• _WHAT THE EXERCISE ASKS_
From the material beneath, pull every line with the word "Role".

• _SUPPLIED DATA_
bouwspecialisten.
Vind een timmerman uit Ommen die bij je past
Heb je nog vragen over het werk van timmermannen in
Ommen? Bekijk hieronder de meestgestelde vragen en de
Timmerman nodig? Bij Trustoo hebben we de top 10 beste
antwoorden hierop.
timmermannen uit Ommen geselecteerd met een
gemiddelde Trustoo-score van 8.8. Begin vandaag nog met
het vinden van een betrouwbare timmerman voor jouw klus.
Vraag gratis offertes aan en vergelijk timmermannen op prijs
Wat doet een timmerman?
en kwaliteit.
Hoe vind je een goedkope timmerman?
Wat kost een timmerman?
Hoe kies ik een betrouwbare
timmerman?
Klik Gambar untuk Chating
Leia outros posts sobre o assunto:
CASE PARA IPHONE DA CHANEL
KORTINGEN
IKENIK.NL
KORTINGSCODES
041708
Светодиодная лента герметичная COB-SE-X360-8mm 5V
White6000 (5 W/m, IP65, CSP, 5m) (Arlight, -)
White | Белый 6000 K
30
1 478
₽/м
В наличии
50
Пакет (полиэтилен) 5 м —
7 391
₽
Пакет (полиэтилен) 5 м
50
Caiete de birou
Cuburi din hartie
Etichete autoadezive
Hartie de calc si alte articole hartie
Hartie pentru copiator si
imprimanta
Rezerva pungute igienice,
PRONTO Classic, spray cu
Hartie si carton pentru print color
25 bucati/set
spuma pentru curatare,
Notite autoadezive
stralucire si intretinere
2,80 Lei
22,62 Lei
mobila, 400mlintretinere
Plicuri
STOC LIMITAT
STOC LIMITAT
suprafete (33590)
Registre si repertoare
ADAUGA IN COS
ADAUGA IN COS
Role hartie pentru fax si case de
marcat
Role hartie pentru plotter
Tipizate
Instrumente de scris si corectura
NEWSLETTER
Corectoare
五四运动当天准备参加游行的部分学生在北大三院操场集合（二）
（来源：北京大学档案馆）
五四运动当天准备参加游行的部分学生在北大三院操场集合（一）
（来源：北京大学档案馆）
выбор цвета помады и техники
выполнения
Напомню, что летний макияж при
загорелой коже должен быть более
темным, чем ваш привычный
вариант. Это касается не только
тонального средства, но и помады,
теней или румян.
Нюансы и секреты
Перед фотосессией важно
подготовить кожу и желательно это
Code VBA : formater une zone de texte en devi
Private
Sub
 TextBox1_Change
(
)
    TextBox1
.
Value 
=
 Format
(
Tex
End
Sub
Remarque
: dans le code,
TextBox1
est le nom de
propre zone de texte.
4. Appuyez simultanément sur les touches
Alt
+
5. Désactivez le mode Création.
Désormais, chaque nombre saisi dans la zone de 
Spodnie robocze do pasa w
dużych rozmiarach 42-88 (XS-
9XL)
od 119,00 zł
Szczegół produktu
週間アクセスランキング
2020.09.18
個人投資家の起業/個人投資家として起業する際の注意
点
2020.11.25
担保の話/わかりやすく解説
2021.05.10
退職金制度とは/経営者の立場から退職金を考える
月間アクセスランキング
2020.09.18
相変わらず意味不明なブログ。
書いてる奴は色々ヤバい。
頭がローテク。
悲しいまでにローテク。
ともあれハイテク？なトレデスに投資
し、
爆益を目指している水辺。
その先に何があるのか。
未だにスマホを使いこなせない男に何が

• _ANSWER BOX_
Role hartie pentru fax si case de
Role hartie pentru plotter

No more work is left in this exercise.